The Circular Reasoning of Synthetic Benchmarks
When dialect examples are generated via LLM prompts, do we actually diversify our dataset at all? The authors describe the expansion as testing the “robustness of AI models against potential long-tail distributed inputs.” However, are we not sampling a distribution that, by definition, LLMs are already comfortable with?

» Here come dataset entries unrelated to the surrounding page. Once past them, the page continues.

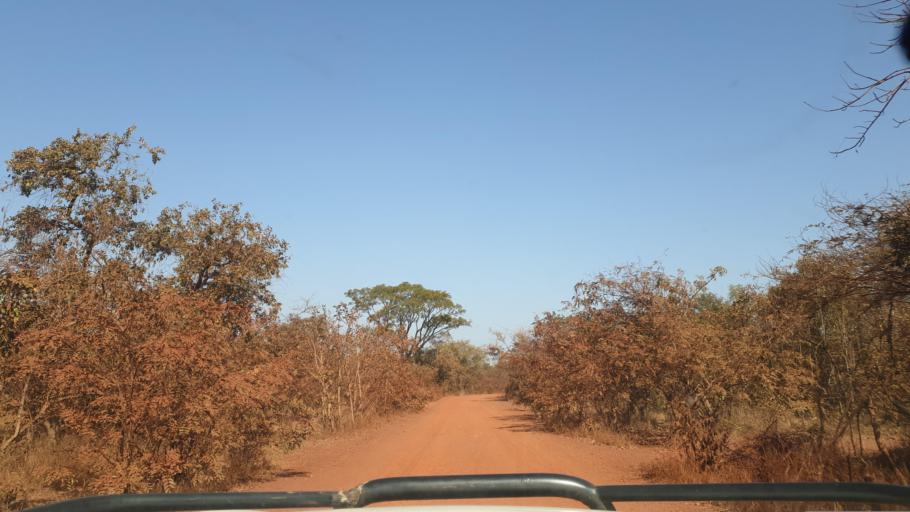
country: ML
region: Koulikoro
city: Dioila
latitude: 11.8482
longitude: -6.9787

We could test this via an ablation study: by correlating refusal rates between the expanded prompts and their original “source” prompt, we could evaluate whether the synthetically generated ones do indeed diversify the input distribution meaningfully.
Playing Devil’s Advocate
This last point might be the undoing of my entire argument. One key word in the original paper is that “these examples simulate how the prompts might be expressed by speakers of different dialects or non-native speakers” (emphasis mine). Note that they do not say that these examples are ever intended to be real representations of those speakers, but rather it’s a “simulation” of how they “might” speak.
To that end, does it actually matter if the generated dialects don’t accurately represent any real dialect? While they are inauthentic, and frankly a little ridiculous, they clearly stand out from the original prompts which are written in— sorry for the prescriptivism, Noam— a more “mainstream” or “style-guide-compliant” British or American English.

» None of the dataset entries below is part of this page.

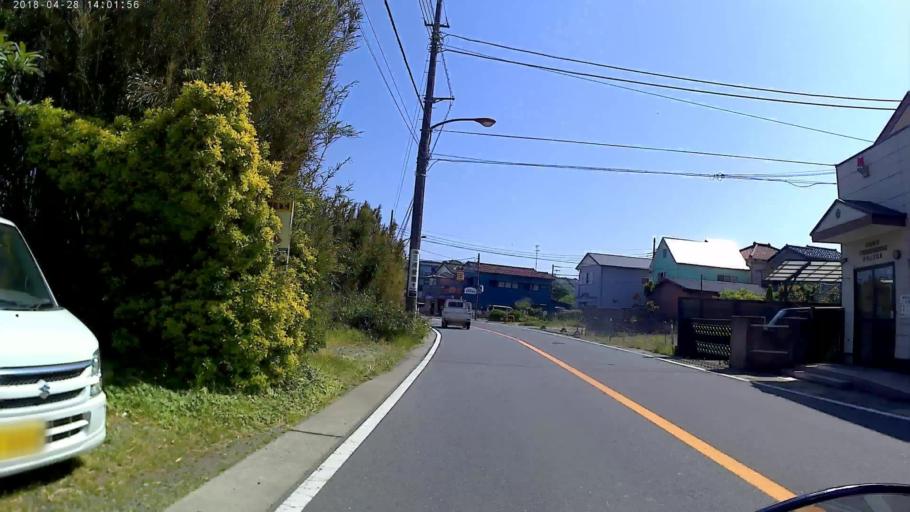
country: JP
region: Kanagawa
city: Miura
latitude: 35.1650
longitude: 139.6595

From this perspective, we might say the expanded prompts represent fictional dialects, and that we’re merely looking to increase the angles from which we try to attack models’ risk vulnerabilities. That is, AIR-Bench is not claiming to measure a model’s risk-equitability for specifically Scots or Caribbean or Australian speakers, but rather a proxy measure of its general robustness against dialectical variation.
Conclusions
That being said, an authentic sample of diverse dialectical speech would provide both measurements- a specific measure of risk-equitability for specific dialect groups, as well as general measure of robustness. While I understand that sourcing these examples organically would be an order of magnitude more difficult than the synthetic generation process, being able to address both of these concerns with the same dataset would be of immense utility.
Evaluations such as AIR-Bench are used by enterprises to give them confidence in the safety of their model deployments- confidence to deploy these models for public, worldwide access. As a result, it is of tremendous importance that we know exactly what our risk evaluations measure, and what specific insights our metrics provide. With stakes this high, I do not think we can justify such reliance on synthetic data- we must put in the work to ensure that our evaluation datasets are of the highest possible quality.